Last summer, Margaret Landis was browsing for her first full-time job after graduating from Olivet Nazarene University when she saw an opening in the early childhood department in her native Beecher. She wasn’t quite sure she wanted to return to work in her hometown until she saw another posting – an assistant softball coaching job at Beecher High School.

That’s where Margaret, a 2020 graduate, and her sister, Kate, a 2018 graduate who now works in elementary education at Peotone, were state champion softball players. They were both on the school’s 2017 IHSA Class 2A state championship team and the 2018 runner-up squad, with Margaret also part of the school’s 2019 championship team.

The pair applied for the vacant assistant roles, and in their first seasons outside the foul lines they couldn’t have settled into their new roles under their own former head coach, Kevin Hayhurst, much easier.

“It feels very similar,” Margaret said. “Coach Hay has a very particular way of games and practices, conditioning, everything like that. Being back here, it’s like we never left. It just feels like home.”

“I really looked up to him as a player, so getting to coach with him makes me excited to come here every day,” Kate said. “I just love being around him in general. He was my biggest role model from sixth grade through college.”

Hayhurst, whose Bobcats have won four state titles in seven appearances since he took over in 2002-03, couldn’t be happier to have two of his former All-State stars back. Save for former assistant Carly Patkus, the Bobcats haven’t had many women in the dugout in recent years, with the recent graduates providing a fresh perspective to the program.

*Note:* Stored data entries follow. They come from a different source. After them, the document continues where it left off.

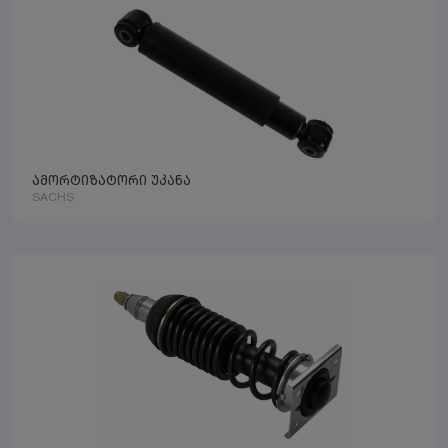
ამორტიზატორი უკანა
SACHS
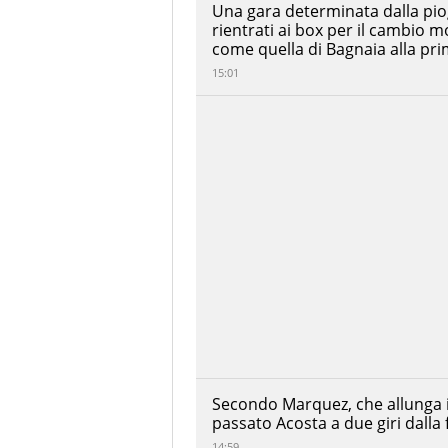
Una gara determinata dalla pio
rientrati ai box per il cambio 
come quella di Bagnaia alla prim
15:01
Altri
dati:
Ora
inizio:
14:00
Circuito:
Circuit
Bugatti
Città:
Le
Mans
Secondo Marquez, che allunga i
Nazione:
passato Acosta a due giri dalla 
Francia
14:59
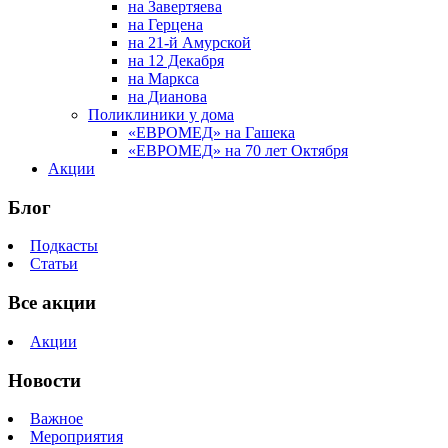
на Завертяева
на Герцена
на 21-й Амурской
на 12 Декабря
на Маркса
на Дианова
Поликлиники у дома
«ЕВРОМЕД» на Гашека
«ЕВРОМЕД» на 70 лет Октября
Акции
Блог
Подкасты
Статьи
Все акции
Акции
Новости
Важное
Мероприятия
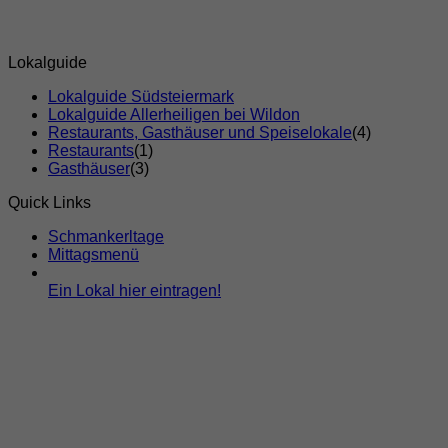
Lokalguide
Lokalguide Südsteiermark
Lokalguide Allerheiligen bei Wildon
Restaurants, Gasthäuser und Speiselokale
(4)
Restaurants
(1)
Gasthäuser
(3)
Quick Links
Schmankerltage
Mittagsmenü
Ein Lokal hier eintragen!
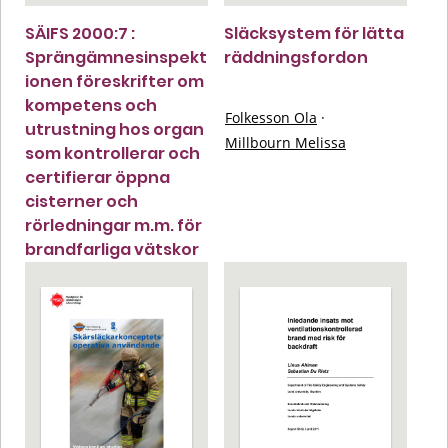
SÄIFS 2000:7 :
Släcksystem för lätta
Sprängämnesinspekt
räddningsfordon
ionen föreskrifter om
kompetens och
Folkesson Ola
·
utrustning hos organ
Millbourn Melissa
som kontrollerar och
certifierar öppna
cisterner och
rörledningar m.m. för
brandfarliga vätskor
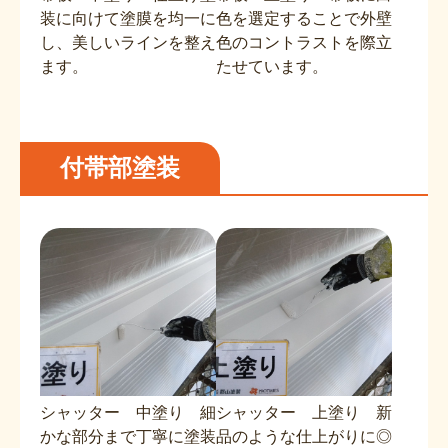
装に向けて塗膜を均一に
色を選定することで外壁
し、美しいラインを整え
色のコントラストを際立
ます。
たせています。
付帯部塗装
シャッター 中塗り 細
シャッター 上塗り 新
かな部分まで丁寧に塗装
品のような仕上がりに◎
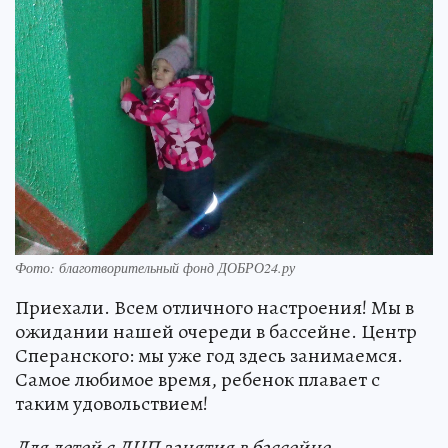
Фото: благотворительный фонд ДОБРО24.ру
Приехали. Всем отличного настроения! Мы в
ожидании нашей очереди в бассейне. Центр
Сперанского: мы уже год здесь занимаемся.
Самое любимое время, ребенок плавает с
таким удовольствием!
Для детей с ДЦП занятия в бассейне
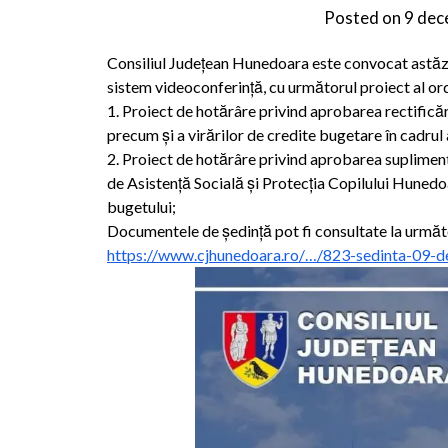
Posted on
9 dec
Consiliul Județean Hunedoara este convocat astăzi
sistem videoconferință, cu următorul proiect al ordi
1. Proiect de hotărâre privind aprobarea rectifică
precum și a virărilor de credite bugetare în cadrul 
2. Proiect de hotărâre privind aprobarea supliment
de Asistență Socială și Protecția Copilului Hunedoar
bugetului;
Documentele de ședință pot fi consultate la următo
https://www.cjhunedoara.ro/…/823-sedinta-09-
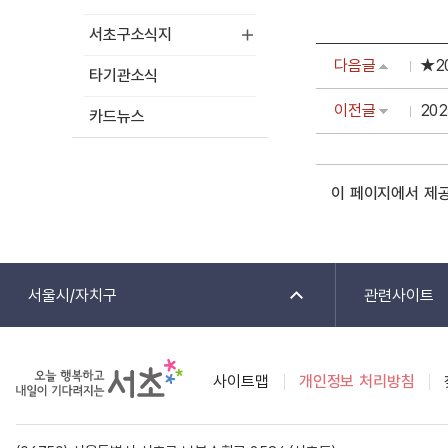
서초구소식지
다음글
★2
타기관소식
이전글
20
카드뉴스
이 페이지에서 제
서울시/자치구
관련사이트
사이트맵
개인정보 처리방침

“It’s a big plus for our program, in terms of what they went through, how they played the game, how they can relate to the girls and let them know what’s ahead of them,” Hayhurst said. “They just got through playing in college, getting their education. It’s nice to have them back around.”

Things haven’t changed much since the girls graduated in terms of program success. At the time of writing, the Bobcats are 22-1 on the season, including an area-best 21-game winning streak to start the year. Junior pitcher Taylor Norkus said that having the Landises in the dugout has definitely played a role in that success.

“It’s really different,” Norkus said. “They relate to us so much more because they’ve played for coach [Hayhurst] before, and they have the history with winning state and everything. They’re definitely more personable to us.”

That ability to be more personable and relate as young women is something the sisters, Hayhurst and another junior pitcher, Ava Lorenzatti, all agreed on.

“We’ve never really had female coaches, and since they’re close in age with us, they’re super relatable,” Lorenzatti said. “We can talk to them about whatever, and so I think it’s just a different kind of relationship.”

Hayhurst’s daughter, Emily, graduated from Beecher with Margaret, and the longtime Beecher coach has known the sisters and their family since long before he became their coach at the grade school level. And wherever their educational and coaching paths may take them, Hayhurst knows that Kate and Margaret will be as successful as the softball program they came from.

“You knew that they’re going to be coaches,” Hayhurst said. “It’s in their blood and how they’ve been brought up. I knew they’d have long careers ahead of them as coaches because they both really enjoy it, and they’re good coaches.”